# CPU-Suffix



## Kyoko (1. Oktober 2004)

Hi,
ich wollte fragen ob mir jemand eine list vion alle Dateiendungen geben kann, die die CPU lesen kann.
*.bin weis ich und ich glaube *.o  auch oder und natürlich *.
Danke im vorrauch, Kyoko.


----------



## DarthShader (2. Oktober 2004)

Wie bitte? 

Wie ich aus Deinem anderen Thread ersehen kann, willst Du wohl irgendwie ein OS coden. Scheint aber so, als müsstest Du Dich mit der Materie ein wenig vertrauter machen, kann auch nicht Schaden in Sachen Digitaltechnik bissl bescheid zu wissen, z.B. wie ne CPU funktioniert... denn dann wüsstest Du auch, dass die CPU keine "Dateiendungen" bzw.

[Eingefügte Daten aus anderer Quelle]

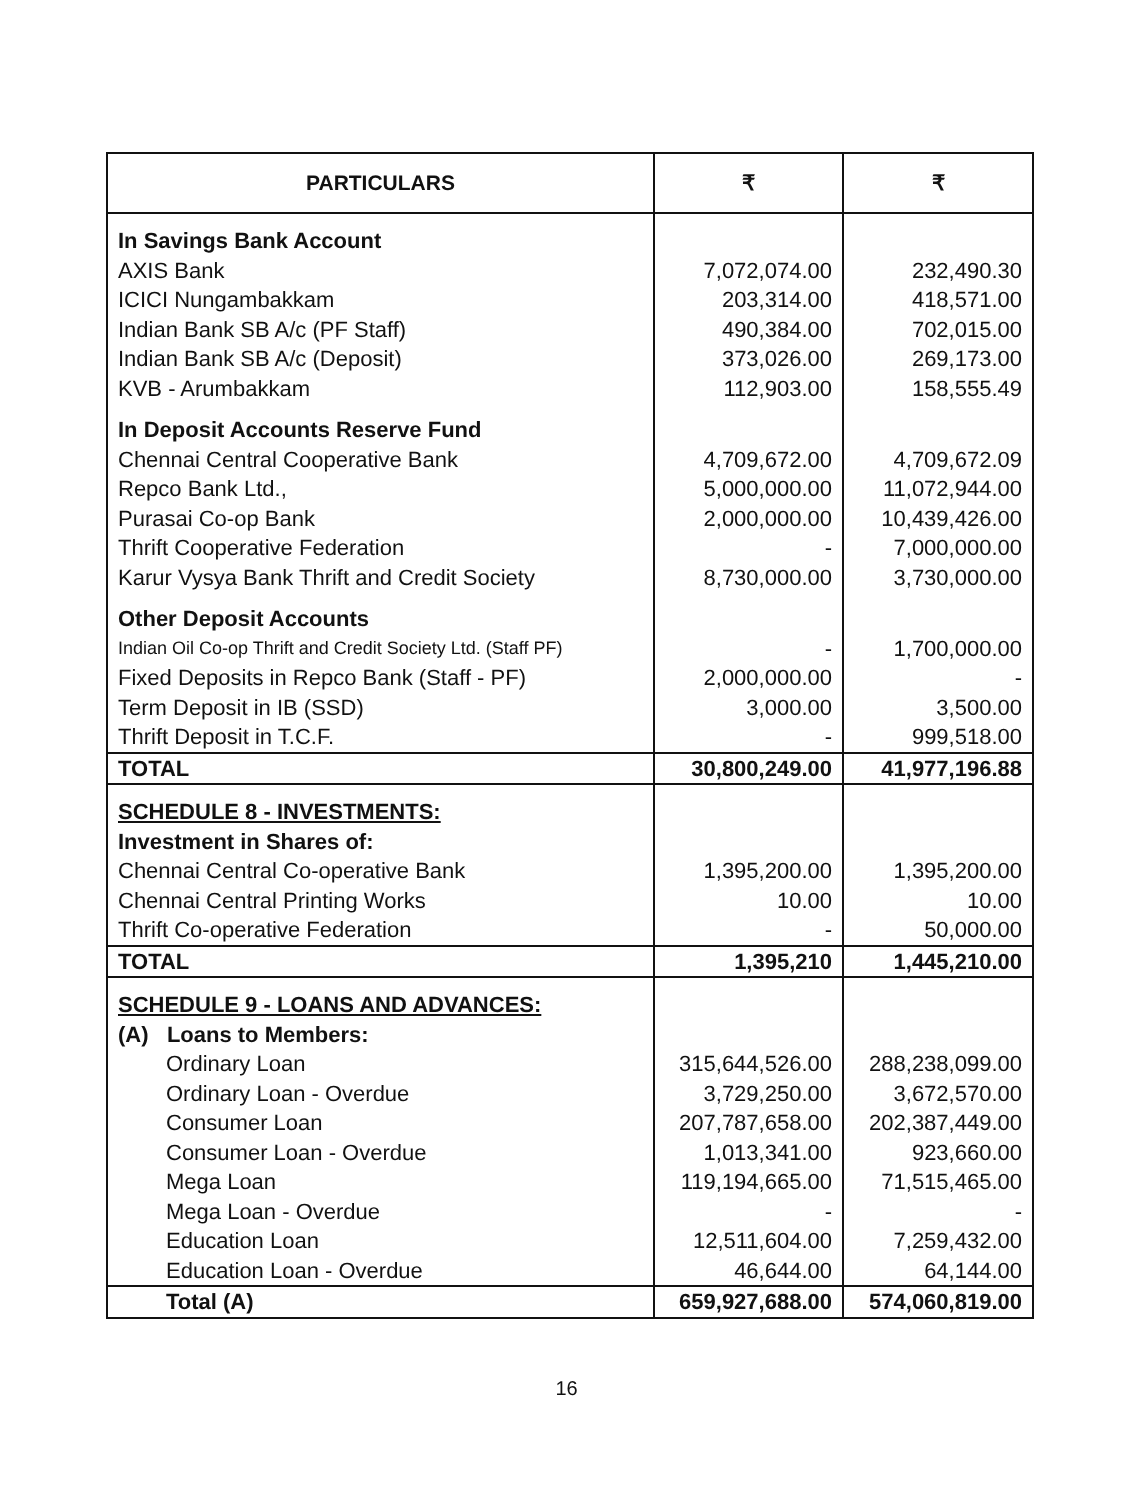| PARTICULARS | ₹ | ₹ |
| --- | --- | --- |
| In Savings Bank Account | | |
| AXIS Bank | 7,072,074.00 | 232,490.30 |
| ICICI Nungambakkam | 203,314.00 | 418,571.00 |
| Indian Bank SB A/c (PF Staff) | 490,384.00 | 702,015.00 |
| Indian Bank SB A/c (Deposit) | 373,026.00 | 269,173.00 |
| KVB - Arumbakkam | 112,903.00 | 158,555.49 |
| In Deposit Accounts Reserve Fund | | |
| Chennai Central Cooperative Bank | 4,709,672.00 | 4,709,672.09 |
| Repco Bank Ltd., | 5,000,000.00 | 11,072,944.00 |
| Purasai Co-op Bank | 2,000,000.00 | 10,439,426.00 |
| Thrift Cooperative Federation | - | 7,000,000.00 |
| Karur Vysya Bank Thrift and Credit Society | 8,730,000.00 | 3,730,000.00 |
| Other Deposit Accounts | | |
| Indian Oil Co-op Thrift and Credit Society Ltd. (Staff PF) | - | 1,700,000.00 |
| Fixed Deposits in Repco Bank (Staff - PF) | 2,000,000.00 | - |
| Term Deposit in IB (SSD) | 3,000.00 | 3,500.00 |
| Thrift Deposit in T.C.F. | - | 999,518.00 |
| TOTAL | 30,800,249.00 | 41,977,196.88 |
| SCHEDULE 8 - INVESTMENTS: | | |
| Investment in Shares of: | | |
| Chennai Central Co-operative Bank | 1,395,200.00 | 1,395,200.00 |
| Chennai Central Printing Works | 10.00 | 10.00 |
| Thrift Co-operative Federation | - | 50,000.00 |
| TOTAL | 1,395,210 | 1,445,210.00 |
| SCHEDULE 9 - LOANS AND ADVANCES: | | |
| (A) Loans to Members: | | |
| Ordinary Loan | 315,644,526.00 | 288,238,099.00 |
| Ordinary Loan - Overdue | 3,729,250.00 | 3,672,570.00 |
| Consumer Loan | 207,787,658.00 | 202,387,449.00 |
| Consumer Loan - Overdue | 1,013,341.00 | 923,660.00 |
| Mega Loan | 119,194,665.00 | 71,515,465.00 |
| Mega Loan - Overdue | - | - |
| Education Loan | 12,511,604.00 | 7,259,432.00 |
| Education Loan - Overdue | 46,644.00 | 64,144.00 |
| Total (A) | 659,927,688.00 | 574,060,819.00 |
16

Dateien ausführen kann. Mehr noch, die CPU hat überhaupt keine Ahnung, was Dateien sind. Sie führt meist 4 Byte Lange Maschinencode-Befehle aus.


----------



## Kyoko (3. Oktober 2004)

Klar das weis ich, aber ich meine welche endungen der BIOS lesen und an die CPU schicken kann.


----------



## squeaker (3. Oktober 2004)

Das BIOS kann keine Endungen lesen und an die CPU schicken. Da das BIOS kein Dateisystem kennt, kann das BIOS keine Dateinamen und damit auch keine Dateiendungen kennen. Sag doch einfach mal was du willst.

Bin steht übrigens blos für Binary - also Binärformat. Die Aussage ist quasi 0. O steht im Normalfall für Object und heißt dann blos kompilierter Quellcode vor dem linken (glaube ich zumindest).

Was evtl. meinst ist die Flashfunktion des BIOS. Dahin kannst du alles schicken - blos meistens wird dann dein Rechner nicht mehr funktionieren.


----------